Secondary-Ion Mass Spectrometry (SIMS)
In SIMS we bombard the surface of a sample with an energetic primary beam—typically 5-20 keV—of an ion, such as Ar+, O2+, or Cs+. The primary ion penetrates the sample's surface, ejecting a variety of particles, including neutral atoms, electrons, and, more importantly, secondary ions (singly-charged or multiply charged cations and anions, and clusters of ions). These secondary ions are characterized by their mass-to-charge ratios and by their kinetic energies. The use of a primary ion beam of Cs+ favors the formation of secondary ions that are anions, and a primary beam of O2+ favors the formation of secondary ions that are cations.
The instrumentation for SIMS includes an ion gun for generating the primary beam and a mass spectrometer for analyzing the secondary ions.

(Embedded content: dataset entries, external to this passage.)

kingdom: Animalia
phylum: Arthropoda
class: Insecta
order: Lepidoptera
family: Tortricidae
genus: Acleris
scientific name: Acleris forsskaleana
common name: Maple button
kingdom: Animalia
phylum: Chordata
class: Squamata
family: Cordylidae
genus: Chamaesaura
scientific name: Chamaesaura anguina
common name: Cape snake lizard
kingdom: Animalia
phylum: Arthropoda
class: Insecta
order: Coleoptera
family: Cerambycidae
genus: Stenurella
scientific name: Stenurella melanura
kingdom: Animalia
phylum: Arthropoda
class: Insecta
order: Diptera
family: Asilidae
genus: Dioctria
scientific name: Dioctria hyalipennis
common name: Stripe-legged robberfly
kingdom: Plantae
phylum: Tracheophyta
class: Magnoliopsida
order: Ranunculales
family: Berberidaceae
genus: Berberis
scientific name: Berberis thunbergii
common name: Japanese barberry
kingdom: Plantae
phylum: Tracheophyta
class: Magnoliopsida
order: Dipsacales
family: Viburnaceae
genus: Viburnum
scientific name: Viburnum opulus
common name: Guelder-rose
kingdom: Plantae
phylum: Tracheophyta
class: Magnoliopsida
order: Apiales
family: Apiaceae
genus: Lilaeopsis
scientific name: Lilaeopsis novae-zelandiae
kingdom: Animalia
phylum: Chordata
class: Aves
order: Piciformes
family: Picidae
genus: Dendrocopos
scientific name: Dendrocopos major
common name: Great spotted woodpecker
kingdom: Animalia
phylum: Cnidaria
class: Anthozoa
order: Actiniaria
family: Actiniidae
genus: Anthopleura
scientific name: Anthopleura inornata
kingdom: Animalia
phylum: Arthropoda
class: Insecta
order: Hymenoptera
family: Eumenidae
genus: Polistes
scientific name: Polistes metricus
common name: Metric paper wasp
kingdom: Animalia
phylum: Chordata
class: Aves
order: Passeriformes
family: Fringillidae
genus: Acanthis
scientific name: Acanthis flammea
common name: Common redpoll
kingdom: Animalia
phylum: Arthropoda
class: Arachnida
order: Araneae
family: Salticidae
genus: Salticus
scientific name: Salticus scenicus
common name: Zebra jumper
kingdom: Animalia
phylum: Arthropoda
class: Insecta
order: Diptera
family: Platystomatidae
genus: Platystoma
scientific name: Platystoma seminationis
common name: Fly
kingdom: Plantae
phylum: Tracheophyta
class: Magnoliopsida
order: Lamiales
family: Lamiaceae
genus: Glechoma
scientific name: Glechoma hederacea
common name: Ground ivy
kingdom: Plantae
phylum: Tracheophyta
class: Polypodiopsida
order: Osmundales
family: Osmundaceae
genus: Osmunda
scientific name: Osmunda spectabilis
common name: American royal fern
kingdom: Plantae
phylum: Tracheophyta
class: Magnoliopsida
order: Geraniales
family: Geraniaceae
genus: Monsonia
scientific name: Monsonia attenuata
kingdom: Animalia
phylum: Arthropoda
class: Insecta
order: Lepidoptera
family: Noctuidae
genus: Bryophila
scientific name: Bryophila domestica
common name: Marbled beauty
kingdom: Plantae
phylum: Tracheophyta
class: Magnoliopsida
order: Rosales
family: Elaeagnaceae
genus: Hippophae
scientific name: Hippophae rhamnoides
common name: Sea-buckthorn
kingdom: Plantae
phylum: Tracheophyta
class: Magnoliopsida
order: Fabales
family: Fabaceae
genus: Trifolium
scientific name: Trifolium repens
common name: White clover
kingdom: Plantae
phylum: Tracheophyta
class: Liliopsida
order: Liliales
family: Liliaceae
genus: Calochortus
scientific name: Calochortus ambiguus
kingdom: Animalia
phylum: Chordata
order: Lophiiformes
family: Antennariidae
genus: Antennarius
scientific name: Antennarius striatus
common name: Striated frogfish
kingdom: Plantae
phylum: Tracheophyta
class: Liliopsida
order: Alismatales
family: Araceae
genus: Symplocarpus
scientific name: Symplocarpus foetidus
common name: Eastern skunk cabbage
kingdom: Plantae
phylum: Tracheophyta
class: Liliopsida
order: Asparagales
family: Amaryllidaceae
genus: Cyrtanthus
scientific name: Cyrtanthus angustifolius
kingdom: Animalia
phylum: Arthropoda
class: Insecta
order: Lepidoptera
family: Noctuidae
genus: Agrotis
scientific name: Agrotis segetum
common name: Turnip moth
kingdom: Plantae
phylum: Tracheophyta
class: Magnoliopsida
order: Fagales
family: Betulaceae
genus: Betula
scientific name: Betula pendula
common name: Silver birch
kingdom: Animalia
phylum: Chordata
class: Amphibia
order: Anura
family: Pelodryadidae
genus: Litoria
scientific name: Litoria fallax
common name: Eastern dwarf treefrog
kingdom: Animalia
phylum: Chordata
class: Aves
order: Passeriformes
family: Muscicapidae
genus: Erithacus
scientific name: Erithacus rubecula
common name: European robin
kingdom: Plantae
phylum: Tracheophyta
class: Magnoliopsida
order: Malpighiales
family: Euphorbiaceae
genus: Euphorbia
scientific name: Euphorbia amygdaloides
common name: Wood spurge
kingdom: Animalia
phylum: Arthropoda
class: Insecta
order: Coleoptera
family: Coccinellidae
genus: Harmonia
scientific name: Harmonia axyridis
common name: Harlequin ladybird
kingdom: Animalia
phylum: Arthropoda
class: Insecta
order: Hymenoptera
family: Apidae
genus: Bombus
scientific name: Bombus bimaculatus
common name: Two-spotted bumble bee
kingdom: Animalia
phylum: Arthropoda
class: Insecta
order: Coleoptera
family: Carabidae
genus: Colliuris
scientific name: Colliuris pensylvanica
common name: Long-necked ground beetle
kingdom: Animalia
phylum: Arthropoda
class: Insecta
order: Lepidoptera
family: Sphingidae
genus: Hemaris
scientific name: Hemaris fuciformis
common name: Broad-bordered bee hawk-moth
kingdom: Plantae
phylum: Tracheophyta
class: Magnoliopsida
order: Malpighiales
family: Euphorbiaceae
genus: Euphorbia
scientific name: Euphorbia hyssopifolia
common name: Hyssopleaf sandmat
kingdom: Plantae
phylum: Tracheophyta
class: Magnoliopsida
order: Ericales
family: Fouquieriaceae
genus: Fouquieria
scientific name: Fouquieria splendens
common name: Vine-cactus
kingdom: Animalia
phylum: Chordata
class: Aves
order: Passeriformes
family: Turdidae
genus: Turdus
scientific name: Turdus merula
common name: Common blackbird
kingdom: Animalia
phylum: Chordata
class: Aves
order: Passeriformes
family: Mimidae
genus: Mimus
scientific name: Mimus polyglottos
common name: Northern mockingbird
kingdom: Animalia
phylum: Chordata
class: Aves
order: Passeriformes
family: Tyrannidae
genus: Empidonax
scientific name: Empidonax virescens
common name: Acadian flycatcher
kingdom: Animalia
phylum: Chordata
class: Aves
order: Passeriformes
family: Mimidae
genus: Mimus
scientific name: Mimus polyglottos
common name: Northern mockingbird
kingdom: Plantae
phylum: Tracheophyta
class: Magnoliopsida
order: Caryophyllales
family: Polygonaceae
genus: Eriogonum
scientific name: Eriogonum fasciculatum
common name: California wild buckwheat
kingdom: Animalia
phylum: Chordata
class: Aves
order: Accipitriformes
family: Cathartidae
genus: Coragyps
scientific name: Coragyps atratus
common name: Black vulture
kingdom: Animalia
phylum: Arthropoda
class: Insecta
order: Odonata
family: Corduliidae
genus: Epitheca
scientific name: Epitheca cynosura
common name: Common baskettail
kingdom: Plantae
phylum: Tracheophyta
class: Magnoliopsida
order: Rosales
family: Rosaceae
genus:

In static mode, the primary ion beam is run using a low current density that minimizes the extent to which the sample's outermost layers are removed. In dynamic mode, the primary beam is run at a higher current density that removes more of the sample's surface. Dynamic SIMS is well suited to depth profiling. High mass resolution is obtained using a time-of-flight mass analyzer or a double-focusing mass analyzer; see Chapter 20 for a discussion of different types of mass analyzers.
SIMS is well suited for imaging as the positively charged primary ion can be rastered across the sample's surface. Figure \(\PageIndex{10}\) provides an example of imaging a surface using SIMS by measuring the yield of 14N12C ions while rastering the primary ion beam across a 10 µm \(\times \) 10 µm section of the sample.